AVAILABLE DATA:
====================

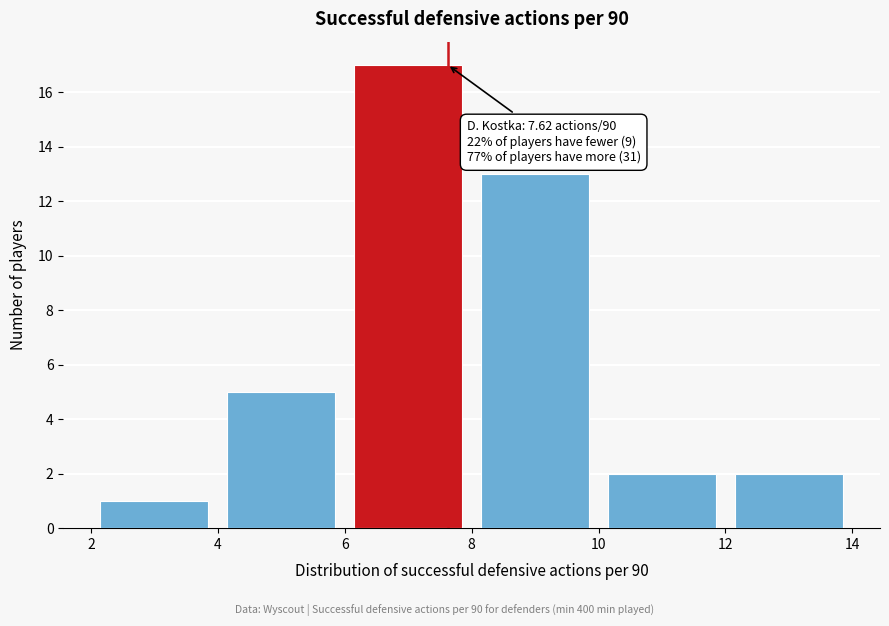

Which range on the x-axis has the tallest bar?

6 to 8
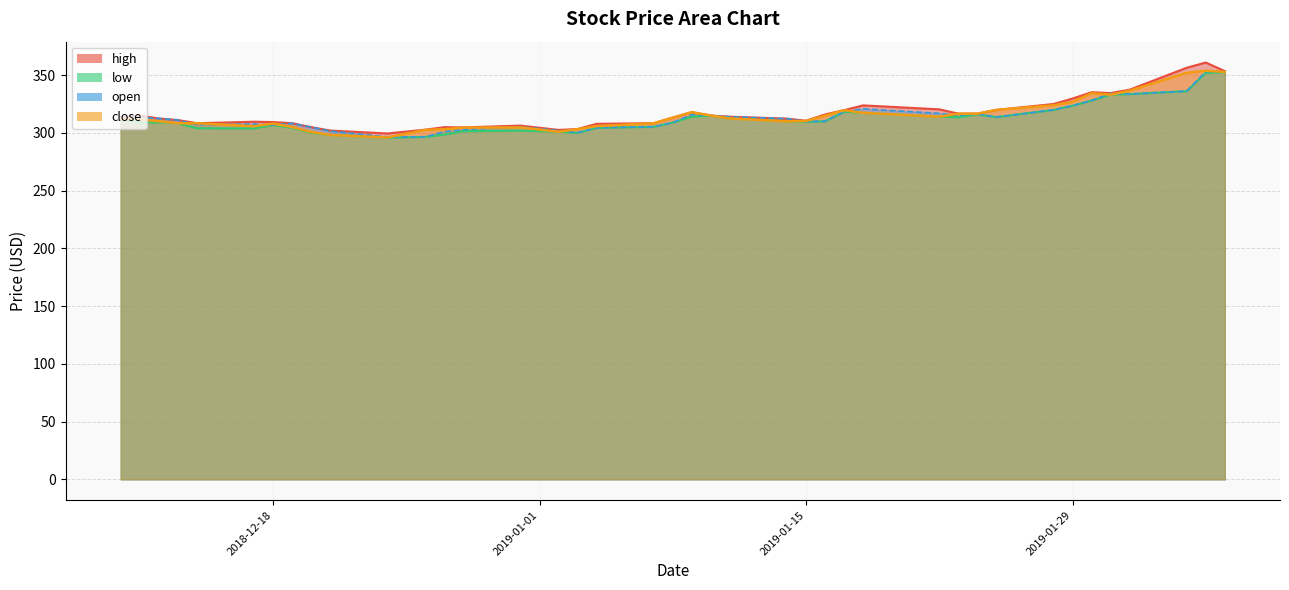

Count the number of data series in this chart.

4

====================

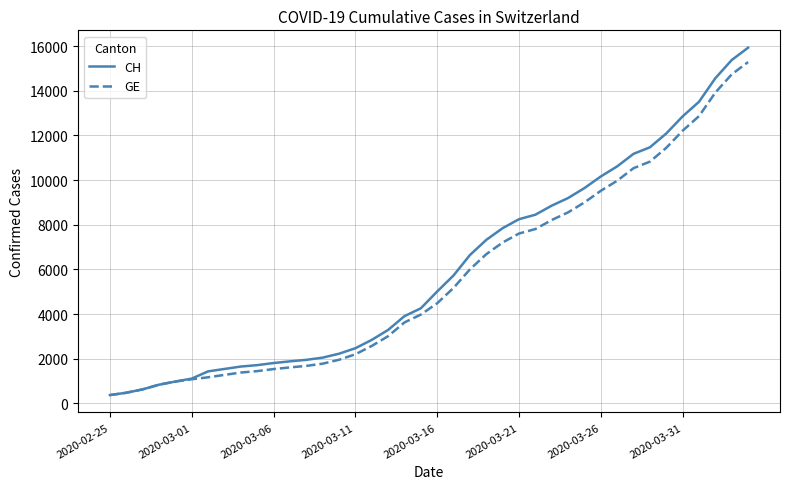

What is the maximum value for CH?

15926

====================

TASK TO COMPLETE:
Return everything in the entries above from the line containing "Which range on" down to the line containing "Count the number", including both of those lines. Leave the pictures out.

WRITTEN SOLUTION:
Which range on the x-axis has the tallest bar?

6 to 8

Count the number of data series in this chart.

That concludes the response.